I don’t even know where to start.
From a public health viewpoint, this argument might not hold as much water as the Wakefield research that suggested a link between children’s vaccinations, but it is still a concern. Because of the society in which we live, LGBT individuals face discrimination, violence, and misunderstanding, and the lack of knowledge surrounding the environmental and hereditary components of an LGBT identity, parents who are led to believe that the mercury in vaccines causes homosexuality may be reluctant to vaccinate their children. In a country that is heavily religious, and in that sense, may be more morally and politically opposed to LGBT rights, this argument may hold more sway than in a country where there is an active push for LGBT rights and ethical treatment, such as the United States.
Let’s look at the issue of mercury poisoning. According to faculty at the University of Washington’s Neuroscience Department, mercury exposure in childhood can damage primarily the visual cortex, the cerebellum, and the dorsal root ganglia. Obviously, the visual cortex deals with vision, the cerebellum coordinates movement, and the dorsal root ganglia transmit sensory information to the brain. Granted, a damaged visual cortex would make it difficult to read the signs outside a gay strip club, which might result in an embarrassing blunder, but these brain areas could not otherwise predispose someone to "become gay". Nowhere does it say that mercury poisoning damages the frontal lobes, the “seat” of personality and decision making. Furthermore, Vanoli fails to detail the areas the mercury would affect; stating only that the mercury damages the “formation of personality”. From my perspective, minimizing something as central to identity as sexual orientation or gender identity to a personality trait is insensitive as best, and dehumanizing at worst.
Furthermore, describing homosexuality as “microform of autism” is overwhelmingly offensive and just plain wrong. It’s wrong from an ethical perspective to compare a neuropsychological condition to an aspect of gender and sexual identity that has been determined to be not pathological by the APA. This comparison reflects Vanoli’s insensitivity but also his lack of psychological knowledge. Also, we must consider Vanoli’s inherent biases, especially when he is described as a “scientist, journalist, and opponent of vaccines. I did a little digging on Vanoli, and I found that in Italy, he is considered more of an “infamous” scientist (at least, that’s what my translation said), who is known for producing fringe theories. An analog would be the researchers who deny the causal link between HIV and AIDS.

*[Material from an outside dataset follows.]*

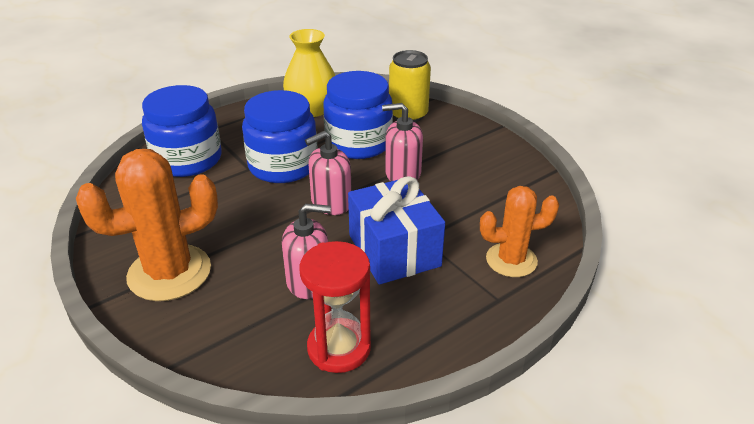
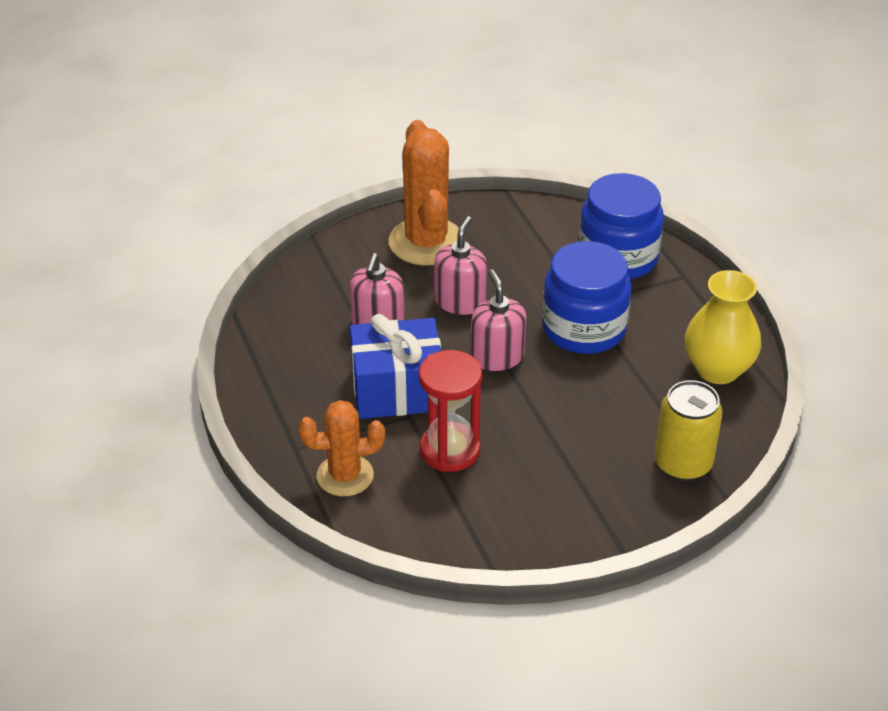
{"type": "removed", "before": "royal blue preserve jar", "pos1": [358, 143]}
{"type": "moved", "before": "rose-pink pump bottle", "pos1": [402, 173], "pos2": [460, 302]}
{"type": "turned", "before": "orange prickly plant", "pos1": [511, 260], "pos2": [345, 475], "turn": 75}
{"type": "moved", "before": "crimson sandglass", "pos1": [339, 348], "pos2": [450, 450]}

I think this topic connects nicely to some of my earlier posts about representing both sides of an issue. Certainly, this is one of those instances where representing both sides of an issue is not “fair” to the reader. This fringe theory that is driven by misunderstanding, fear, and a desire to keep a minority population marginalized and powerless has no valid place in the research about vaccine risks, genetics, or dangers of environmental toxin exposure in children.